А вообще, история более чем странная. Понимаешь, Гер, я ведь как бы не совсем кретин или тот, кто стал бы тебя просто тупо разыгрывать и пугать — кому этого не знать, как не тебе, мы ведь с тобой всю нашу жизнь повышенной сообразительностью отличались. Помнишь, как мы же первыми придумали добавлять молодой чеснок в ягодное суфле «Planer» и, чтобы избежать излишней остроты вкуса, решили смягчить его белой маслянистой корочкой камамбера, замоченной в кашке из розмарина с перетёртыми в пыль семенами кориандра, не забыл? Потом, правда, выяснилось, что такое уже придумал сам лорд Глигуар, законодатель кулинарных мод, ещё где-то в середине XIX века, но, в отличие от нас, он не смягчал блюдо ничем, а просто тупо добавлял чеснок, к тому же не обязательно молодой, придавая блюду неожиданной резкости и стимулируя желание съесть ещё. Вероятно, он просто позабыл, что розмарин уже сам по себе имеет легчайший вкусовой оттенок плесени и тем самым не мешает, а наоборот, превосходно сочетается вкусом с сырной плесенью, а две плесени в одном кушанье — это, согласись, не одна ведь, да?
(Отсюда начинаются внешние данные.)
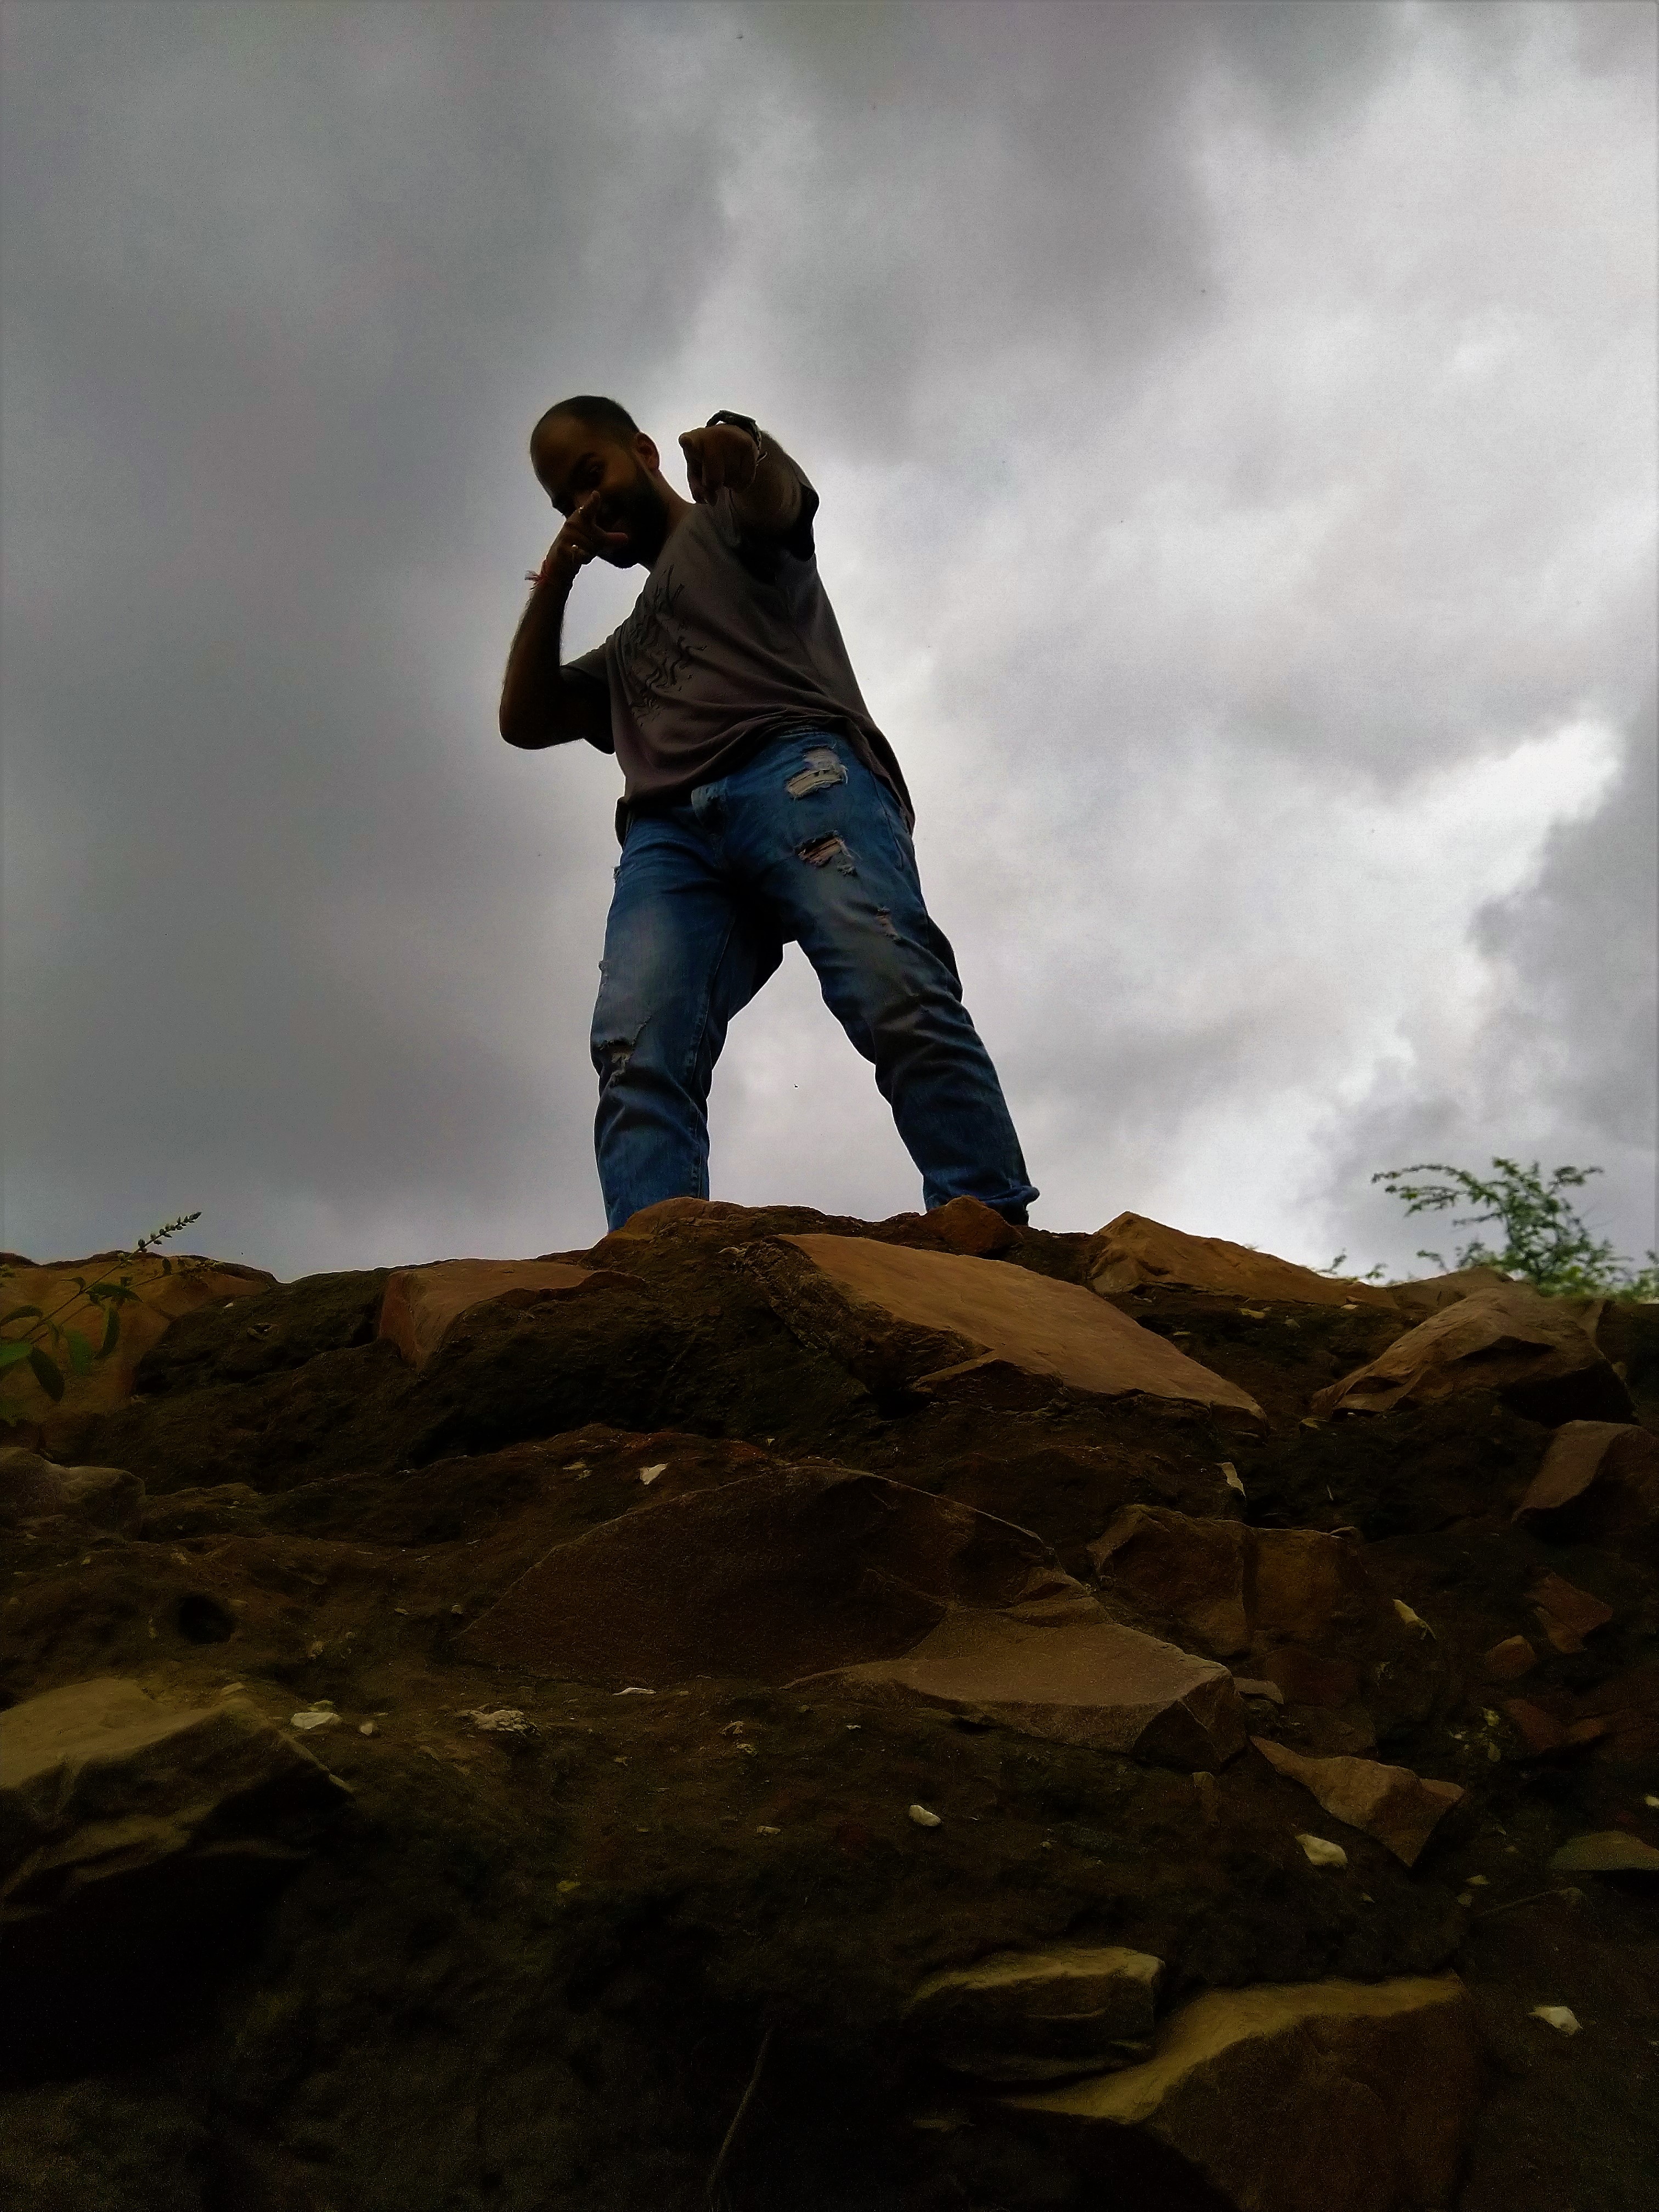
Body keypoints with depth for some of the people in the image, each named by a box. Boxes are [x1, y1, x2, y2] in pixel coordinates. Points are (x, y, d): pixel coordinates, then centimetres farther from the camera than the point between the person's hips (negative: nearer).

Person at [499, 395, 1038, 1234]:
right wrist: (554, 579, 30)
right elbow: (524, 720, 36)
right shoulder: (625, 652, 44)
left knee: (895, 993, -30)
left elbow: (775, 498, 2)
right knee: (638, 1053, -25)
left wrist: (737, 454, -23)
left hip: (796, 766, -4)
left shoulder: (727, 523, 27)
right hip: (669, 831, 5)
А помнишь, ещё как лет примерно в двадцать мы поняли вдруг вкус творога, сыра, пива и что за этим последовало? И как то самое, что прежде вязало нам рот, вызывая обильное слюноотделение, неожиданно пробило наши рецепторы на не изведанные ранее вкусы, заставив нас испытать совершенно иные ощущения, запахи, послевкусия, как и возбудить незнаемые до той поры интересы, выловить неведомые прежде смыслы и одарить себя новым знанием самых простых вещей.
Так вот, про Овал.
Сначала, говорят, идешь долго — как бы через пар, через туман, через какую-то местную Гоби. Потом — холмы, типа наших дальневосточных сопок, но совершенно лысые: будто насыпана не земля, а разложена огромными порциями грунтового колера филейная мякоть, вздутая изнутри, — помнишь, как мы начиняли говяжий край черносливом, а после он ещё набухает изнутри и как бы встаёт на дыбы, но мы его перед подачей чуть-чуть опускали обратно лимонным соком, «Вoeuf explosive»[6]
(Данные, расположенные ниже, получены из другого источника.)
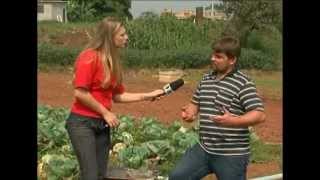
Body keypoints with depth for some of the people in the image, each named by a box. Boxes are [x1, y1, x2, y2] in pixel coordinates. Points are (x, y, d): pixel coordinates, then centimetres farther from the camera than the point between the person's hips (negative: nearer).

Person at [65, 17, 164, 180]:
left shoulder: (112, 61, 9)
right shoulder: (89, 57, -15)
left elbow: (118, 96, 13)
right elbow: (80, 93, -19)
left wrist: (147, 96, 8)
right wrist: (106, 112, -12)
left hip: (102, 124, 8)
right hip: (82, 123, -8)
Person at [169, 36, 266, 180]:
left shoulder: (243, 83, -13)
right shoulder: (206, 78, 9)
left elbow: (260, 115, -20)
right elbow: (195, 103, 20)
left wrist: (232, 121, -35)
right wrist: (189, 112, -4)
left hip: (231, 154, -7)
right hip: (203, 149, 7)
— сами же с тобой и Ленуськой назвали его так, чисто наше стало, изобретённое, своё. А помнишь ещё, как мы галопом неслись во сне, и наш скакун вышибал своими копытами взрывчики песчаной пыли, я, ты и Ленка, в ту самую первую нашу с ней ночь на Плотниковом переулке? А за холмами — самый последний холм, с проходом внутрь по фронту в виде невысокой арки, обвитой по краям сухими лианами с белёсыми сушёными ростками по всей высоте. Чистая декорация.